### TO DO
Pictures are to be left out, and only the lines below starting at the one with "tables to church" and ending at the one with "(adinnādānā)" are to be reproduced, each exactly, both ends included.

[[ AVAILABLE DATA open ]]

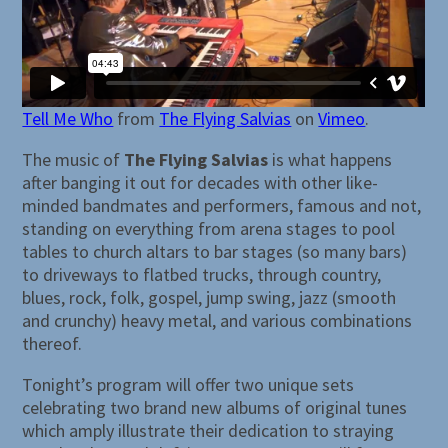
Tell Me Who
from
The Flying Salvias
on
Vimeo
.
The music of
The Flying Salvias
is what happens
after banging it out for decades with other like-
minded bandmates and performers, famous and not,
standing on everything from arena stages to pool
tables to church altars to bar stages (so many bars)
to driveways to flatbed trucks, through country,
blues, rock, folk, gospel, jump swing, jazz (smooth
and crunchy) heavy metal, and various combinations
thereof.
Tonight’s program will offer two unique sets
celebrating two brand new albums of original tunes
which amply illustrate their dedication to straying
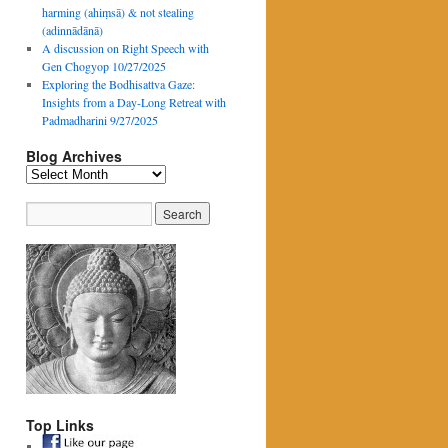
harming (ahiṃsā) & not stealing
(adinnādānā)
A discussion on Right Speech with
Gen Chogyop 10/27/2025
Exploring the Bodhisattva Gaze:
Insights from a Day-Long Retreat with
Padmadharini 9/27/2025
Blog Archives
Blog
Archives
Top Links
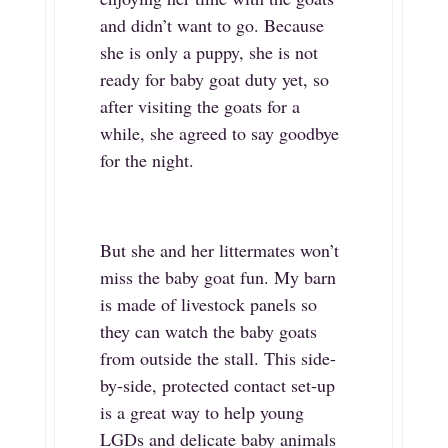
and didn’t want to go. Because
she is only a puppy, she is not
ready for baby goat duty yet, so
after visiting the goats for a
while, she agreed to say goodbye
for the night.
But she and her littermates won’t
miss the baby goat fun. My barn
is made of livestock panels so
they can watch the baby goats
from outside the stall. This side-
by-side, protected contact set-up
is a great way to help young
LGDs and delicate baby animals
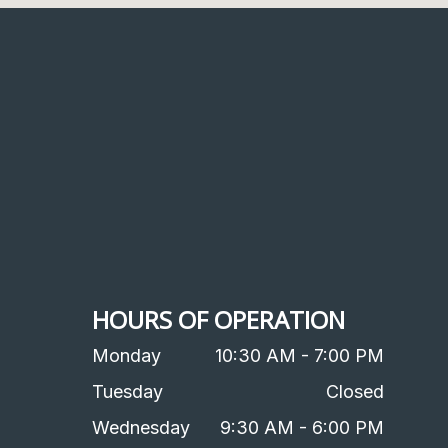
HOURS OF OPERATION
Monday
10:30 AM - 7:00 PM
Tuesday
Closed
Wednesday
9:30 AM - 6:00 PM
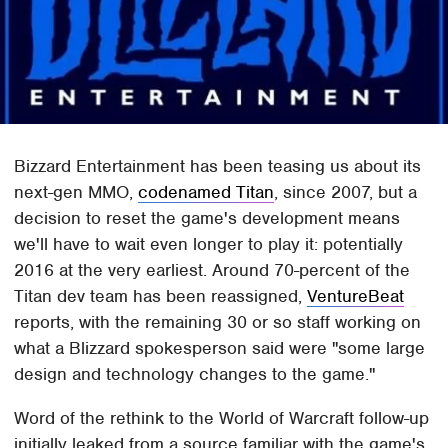
Bizzard Entertainment has been teasing us about its
next-gen MMO,
codenamed Titan
, since 2007, but a
decision to reset the game's development means
we'll have to wait even longer to play it: potentially
2016 at the very earliest. Around 70-percent of the
Titan dev team has been reassigned,
VentureBeat
reports, with the remaining 30 or so staff working on
what a Blizzard spokesperson said were "some large
design and technology changes to the game."
Word of the rethink to the World of Warcraft follow-up
initially leaked from a source familiar with the game's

[[ AVAILABLE DATA closed ]]

### REPLY TO THE TASK
tables to church altars to bar stages (so many bars)
to driveways to flatbed trucks, through country,
blues, rock, folk, gospel, jump swing, jazz (smooth
and crunchy) heavy metal, and various combinations
thereof.
Tonight’s program will offer two unique sets
celebrating two brand new albums of original tunes
which amply illustrate their dedication to straying
harming (ahiṃsā) & not stealing
(adinnādānā)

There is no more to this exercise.